Trzylatek wpadł do zbiornika na gnojowicę. Lekarze walczą o jego życie
Trzyletni chłopiec wpadł do zbiornika z nieczystościami w Lorkach (woj. warmińsko-mazurskie). Dziecko jeszcze przed przyjazdem strażaków wyciągnął z dołu jego ojciec. Chłopiec został przewieziony helikopterem medycznym do Szpitala Dziecięcego w Olsztynie. Trwa walka o jego życie.
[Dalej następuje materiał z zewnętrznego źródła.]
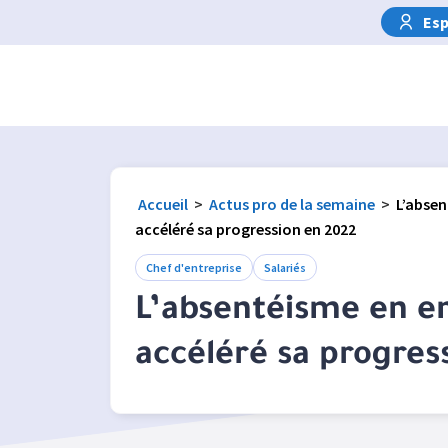
Esp
Accueil
>
Actus pro de la semaine
>
L’absen
accéléré sa progression en 2022
Chef d'entreprise
Salariés
L’absentéisme en en
accéléré sa progres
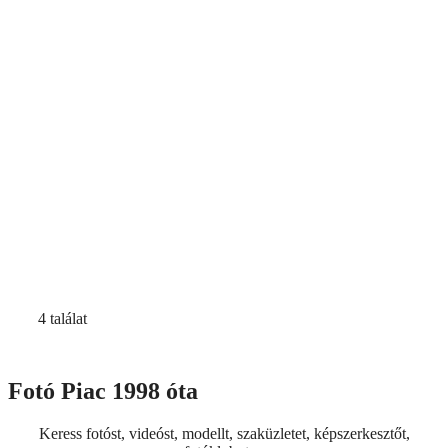
4 találat
Fotó Piac 1998 óta
Keress fotóst, videóst, modellt, szaküzletet, képszerkesztőt,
Strażacy z Komendy Powiatowej PSP z Nowego Miasta Lubawskiego odebrali sygnał o zdarzeniu w poniedziałek przed godz. 11. Jako pierwszy na miejsce zdarzenia dotarł zastęp z OSP w Lorkach.
"Chłopiec w wieku ok. 3 lat po wpadnięciu do zbiornika z gnojowicą został wydobyty przez ojca. Chłopiec był przytomny i miał zachowane wszystkie funkcje życiowe" - poinformowali w komunikacie strażacy z Nowego Miasta Lubawskiego. Dziecku udzielano pierwszej pomocy, aż do przyjazdu zespołu ratownictwa medycznego.
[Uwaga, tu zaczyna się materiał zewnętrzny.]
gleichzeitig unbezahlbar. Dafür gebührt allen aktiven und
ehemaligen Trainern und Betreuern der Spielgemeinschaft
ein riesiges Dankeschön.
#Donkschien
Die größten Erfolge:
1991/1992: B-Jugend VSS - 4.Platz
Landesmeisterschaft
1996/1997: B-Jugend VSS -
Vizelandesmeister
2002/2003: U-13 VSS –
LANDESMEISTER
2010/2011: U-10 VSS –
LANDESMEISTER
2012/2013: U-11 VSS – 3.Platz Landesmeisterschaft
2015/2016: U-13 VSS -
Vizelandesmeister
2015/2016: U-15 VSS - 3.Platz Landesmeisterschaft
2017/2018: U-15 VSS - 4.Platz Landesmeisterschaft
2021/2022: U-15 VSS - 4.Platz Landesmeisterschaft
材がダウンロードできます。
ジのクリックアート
Strażacy przygotowali lądowisko do helikoptera medycznego. Następnie dziecko zostało przetransportowane do szpitala w Olsztynie.
Według radia RMF FM 3-latek jest w bardzo ciężkim stanie, a lekarze walczą o jego życie. Chłopiec nie oddycha samodzielnie, jest podłączony do respiratora.
Sprawą wypadku zajmuje się policja. Ze wstępnych ustaleń wiadomo, że zbiornik z gnojowicą nie był przykryty.